Oración final para todos los días
¡Oh María!, Madre de Jesús, nuestro Salvador, y nuestra buena Madre nosotros venirnos a ofreceros con estos obsequios que traemos a vuestros pies, nuestros corazones, deseosos de seros agradables, y a solicitar de vuestra bondad un nuevo ardor en vuestro santo servicio. Dignaos presentarnos a vuestro divino Hijo; que en vista de sus méritos y a nombre de su santa Madre dirija nuestros pasos por el sendero de la virtud; que haga lucir, con nuevo esplendor, la luz de la fe sobre los infortunados pueblos que gimen por tanto tiempo en las tinieblas del error; que vuelvan hacia él y cambie tantos corazones rebeldes, cuya penitencia regocijará su corazón y el vuestro; que confunda a los enemigos de su Iglesia, y que, en fin, encienda por todas partes el fuego de su ardiente caridad, que nos colme de alegría en medio de las tribulaciones de esta vida y de esperanza para el porvenir.

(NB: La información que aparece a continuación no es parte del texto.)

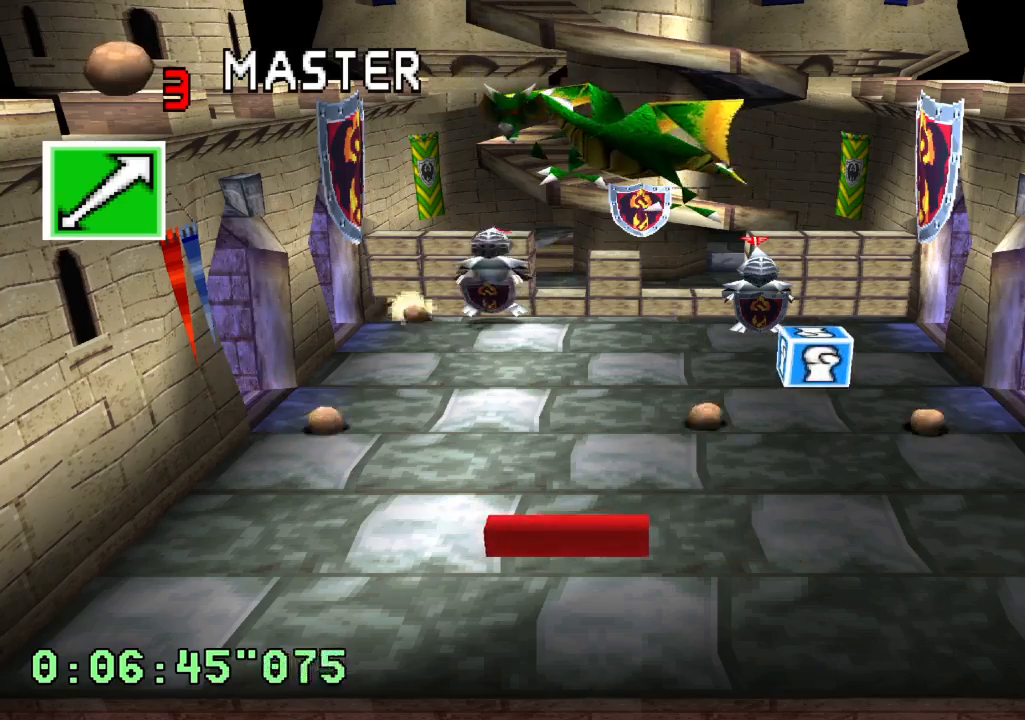
{"dt_ms": 500, "buttons": ["R2"], "left_stick": "center", "right_stick": "center", "events": [[183, "DPAD_RIGHT", "down"], [283, "DPAD_RIGHT", "up"], [317, "R2", "down"]]}
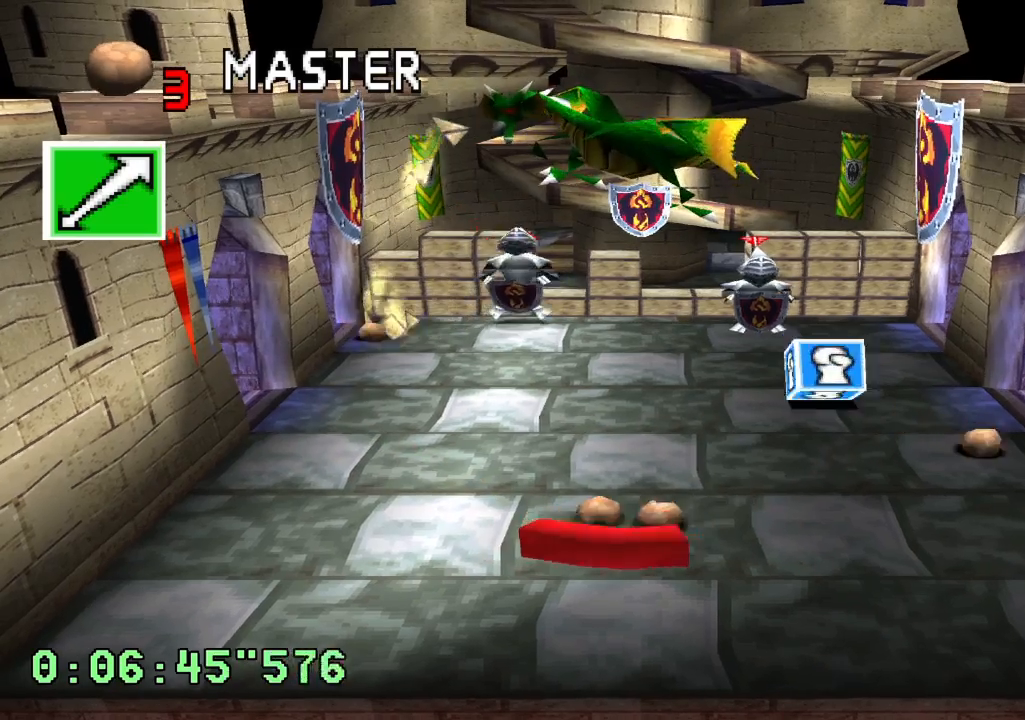
{"dt_ms": 500, "buttons": ["DPAD_RIGHT"], "left_stick": "center", "right_stick": "center", "events": [[100, "R2", "up"], [500, "DPAD_RIGHT", "down"]]}
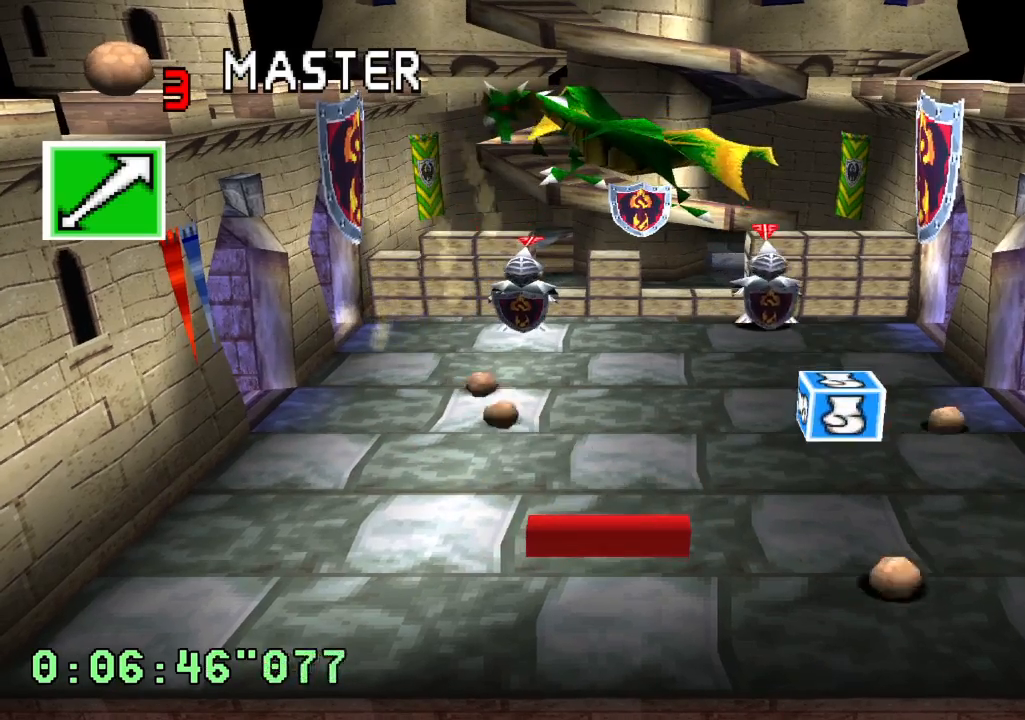
{"dt_ms": 500, "buttons": [], "left_stick": "center", "right_stick": "center", "events": [[117, "DPAD_RIGHT", "up"]]}
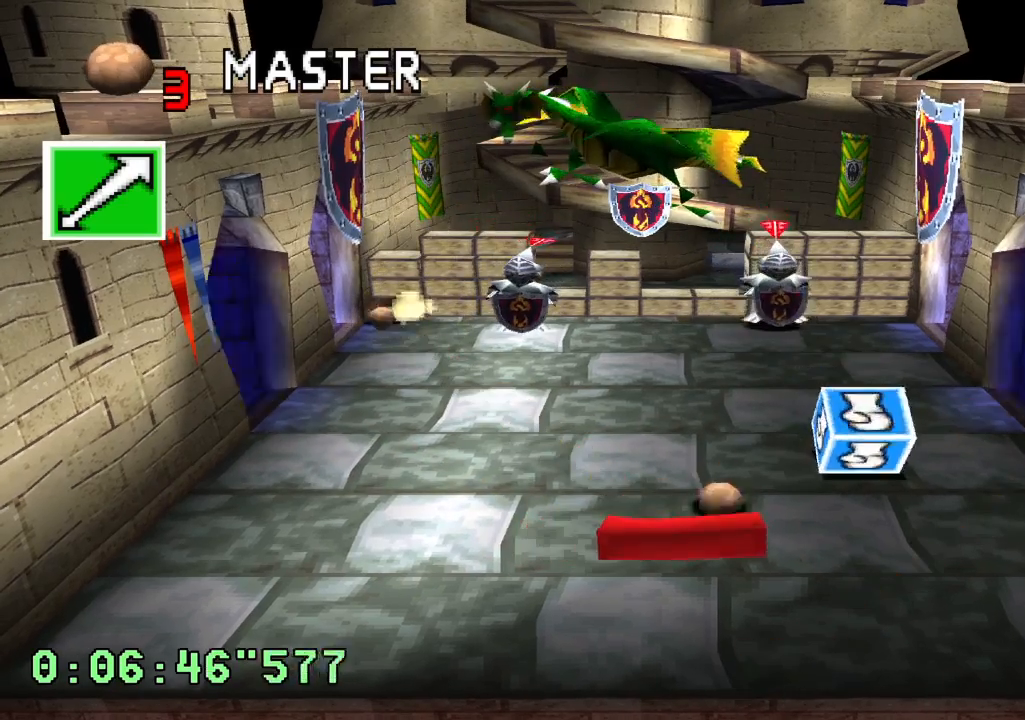
{"dt_ms": 500, "buttons": ["DPAD_RIGHT"], "left_stick": "center", "right_stick": "center", "events": [[467, "DPAD_RIGHT", "down"]]}
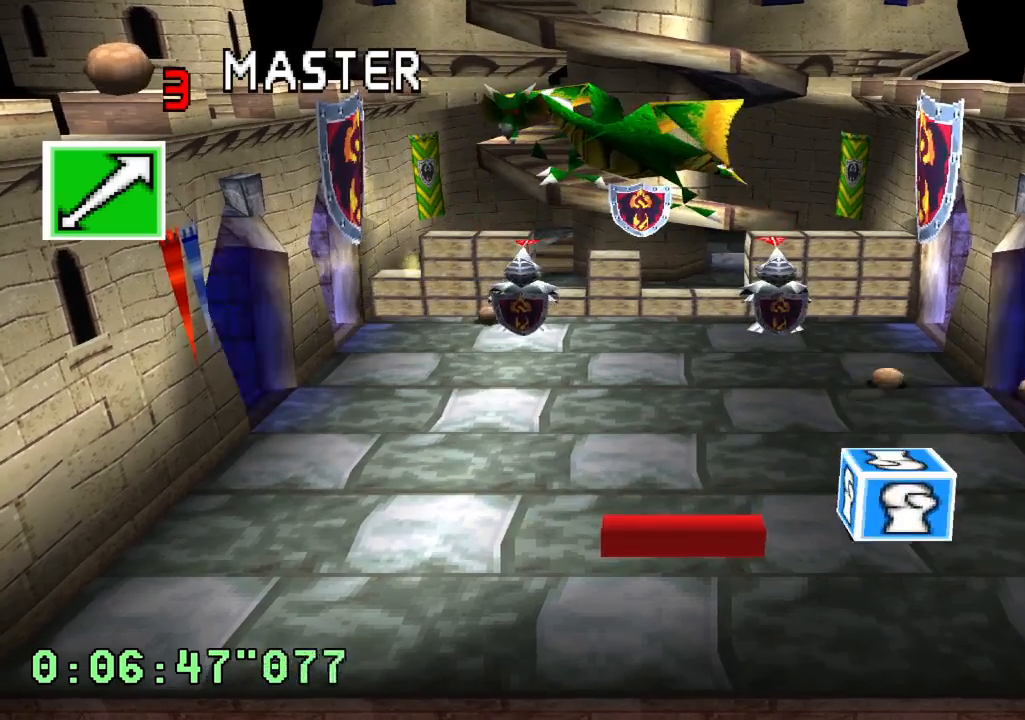
{"dt_ms": 500, "buttons": ["R2", "DPAD_LEFT"], "left_stick": "center", "right_stick": "center", "events": [[183, "DPAD_RIGHT", "up"], [283, "DPAD_LEFT", "down"], [450, "R2", "down"]]}
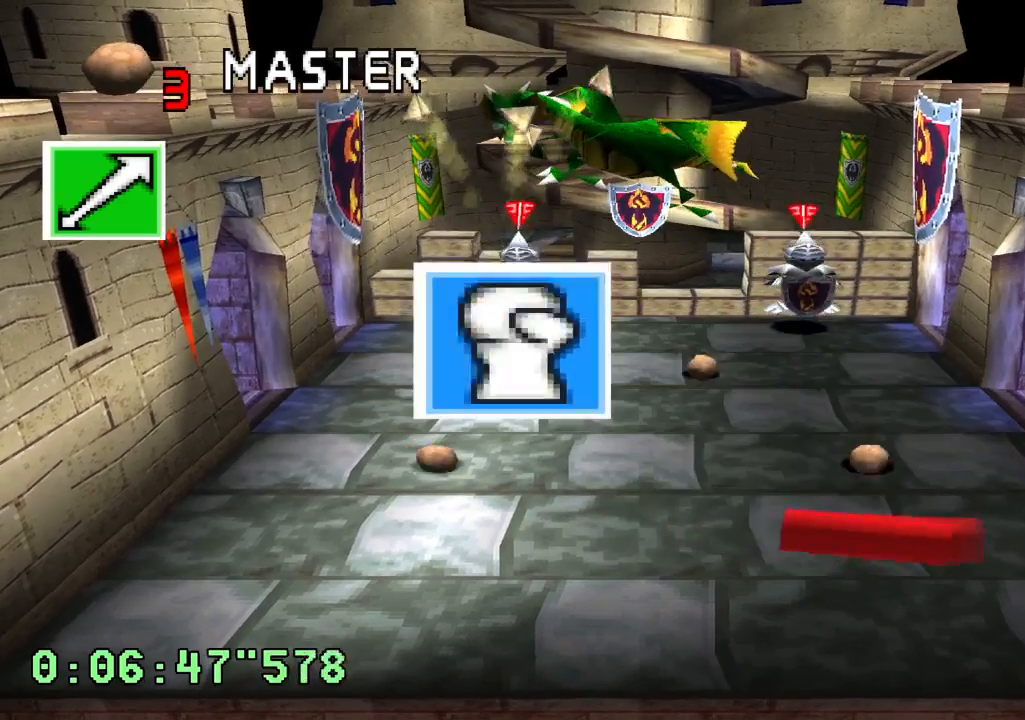
{"dt_ms": 500, "buttons": ["R2"], "left_stick": "center", "right_stick": "center", "events": [[33, "DPAD_LEFT", "up"]]}
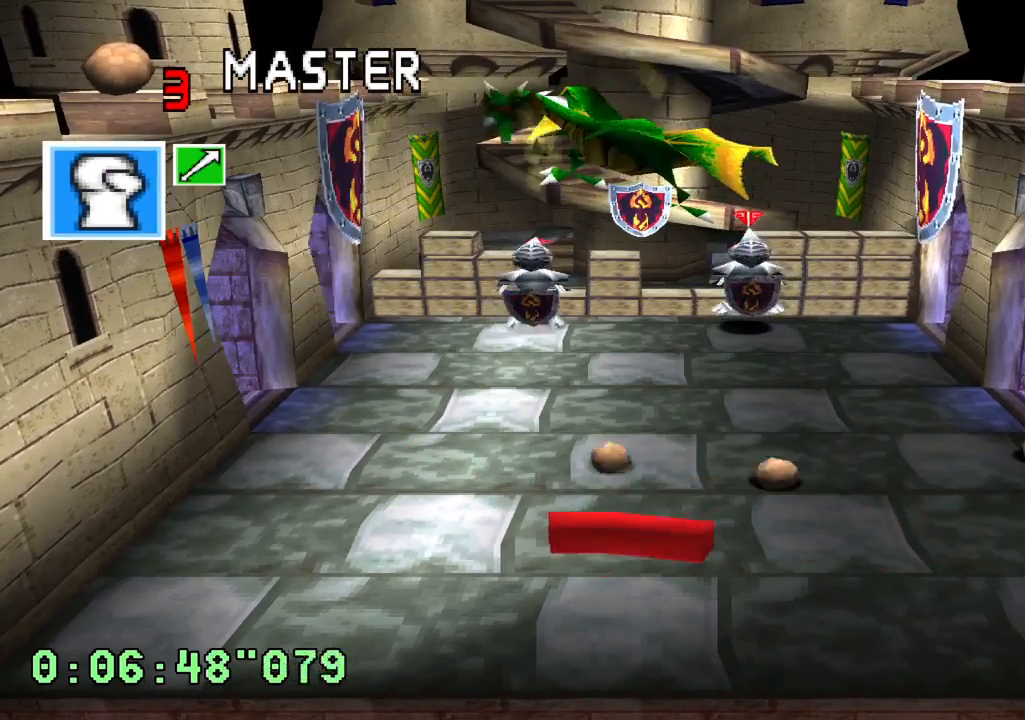
{"dt_ms": 500, "buttons": [], "left_stick": "center", "right_stick": "center", "events": [[100, "R2", "up"]]}
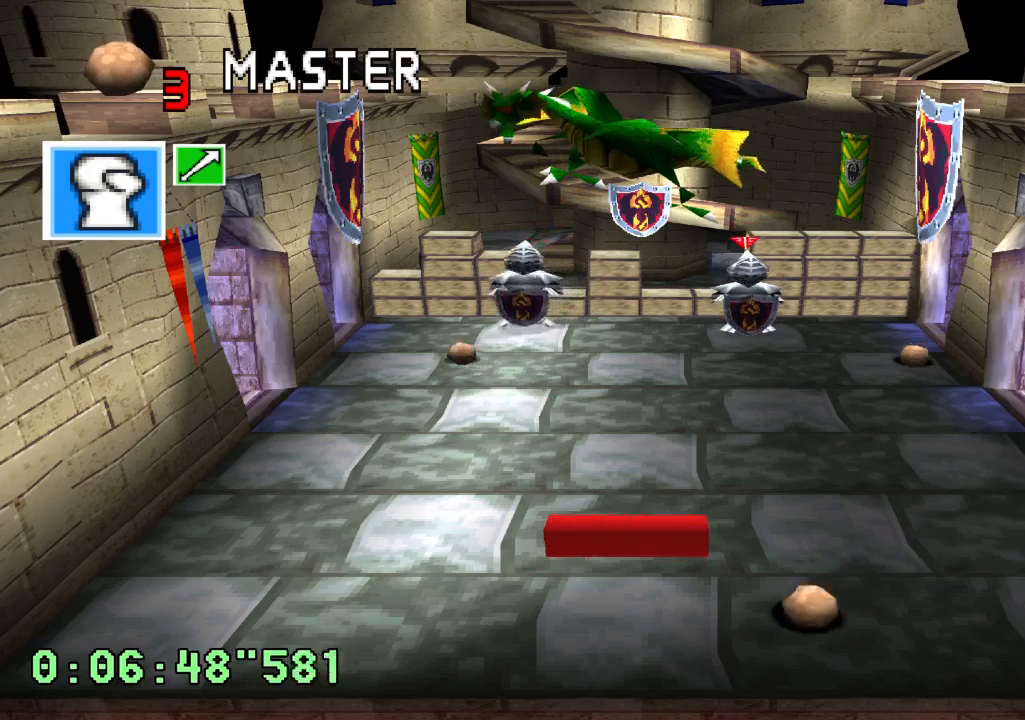
{"dt_ms": 500, "buttons": ["R2"], "left_stick": "center", "right_stick": "center", "events": [[500, "R2", "down"]]}
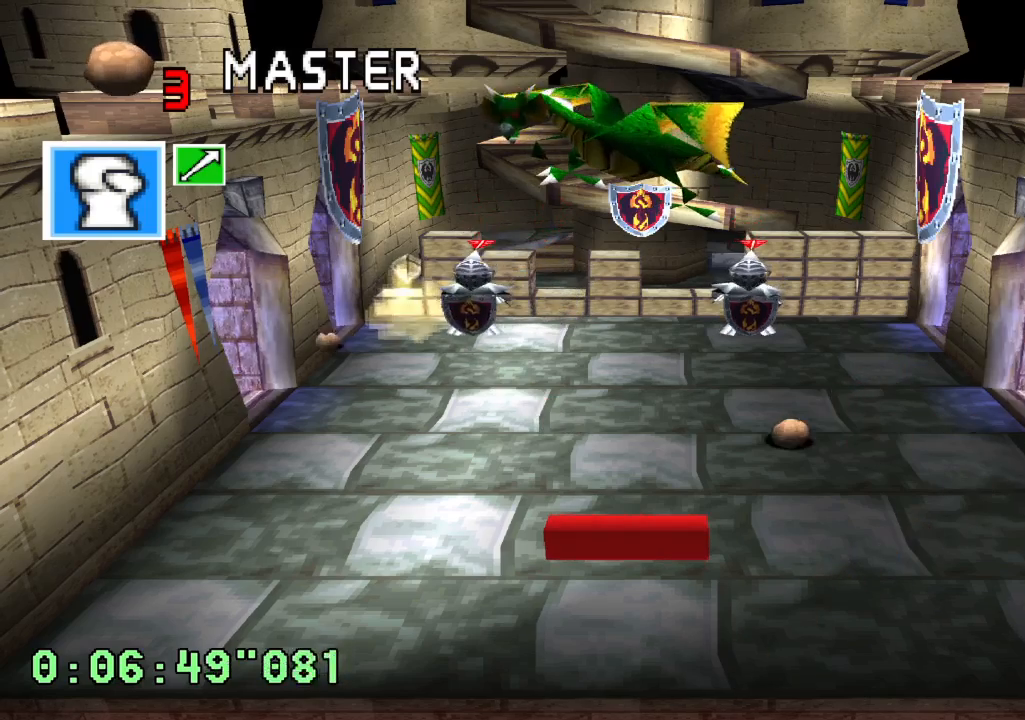
{"dt_ms": 500, "buttons": ["R2"], "left_stick": "center", "right_stick": "center", "events": []}
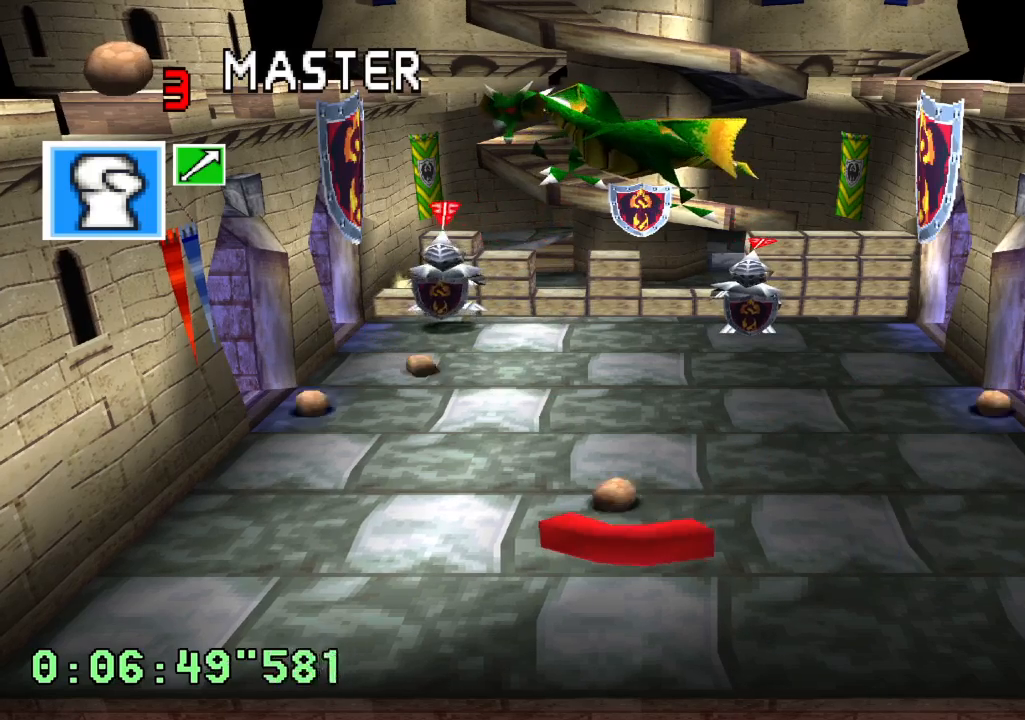
{"dt_ms": 500, "buttons": ["R2"], "left_stick": "center", "right_stick": "center", "events": []}
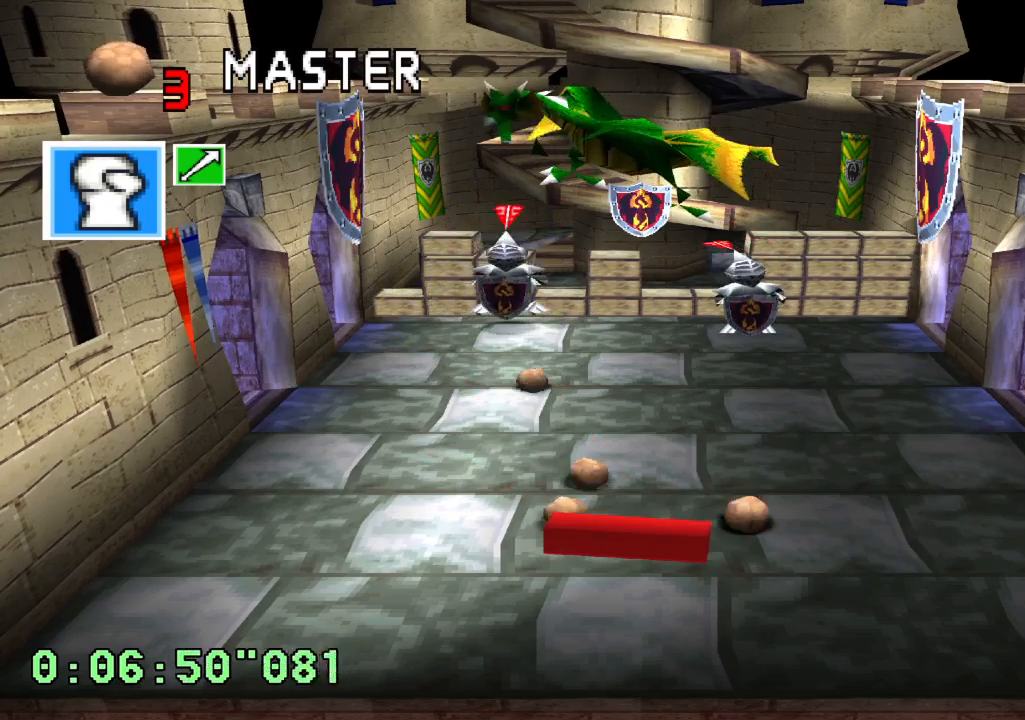
{"dt_ms": 500, "buttons": ["R2"], "left_stick": "center", "right_stick": "center", "events": []}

Amén.
PRÁCTICAS ESPIRITUALES
1. Rezar el Trisagio en homenaje
de agradecimiento por los beneficios que hemos recibido de Dios.
2. Ofrecer una Comunión, o si
esto no fuere posible, oír una Misa en sufragio del alma más devota
de María.
3. Hacer una visita al Santísimo
Sacramento para desagraviarlo de todas las injurias, desprecios y
olvidos de que es víctima en el adorable Sacramento del altar.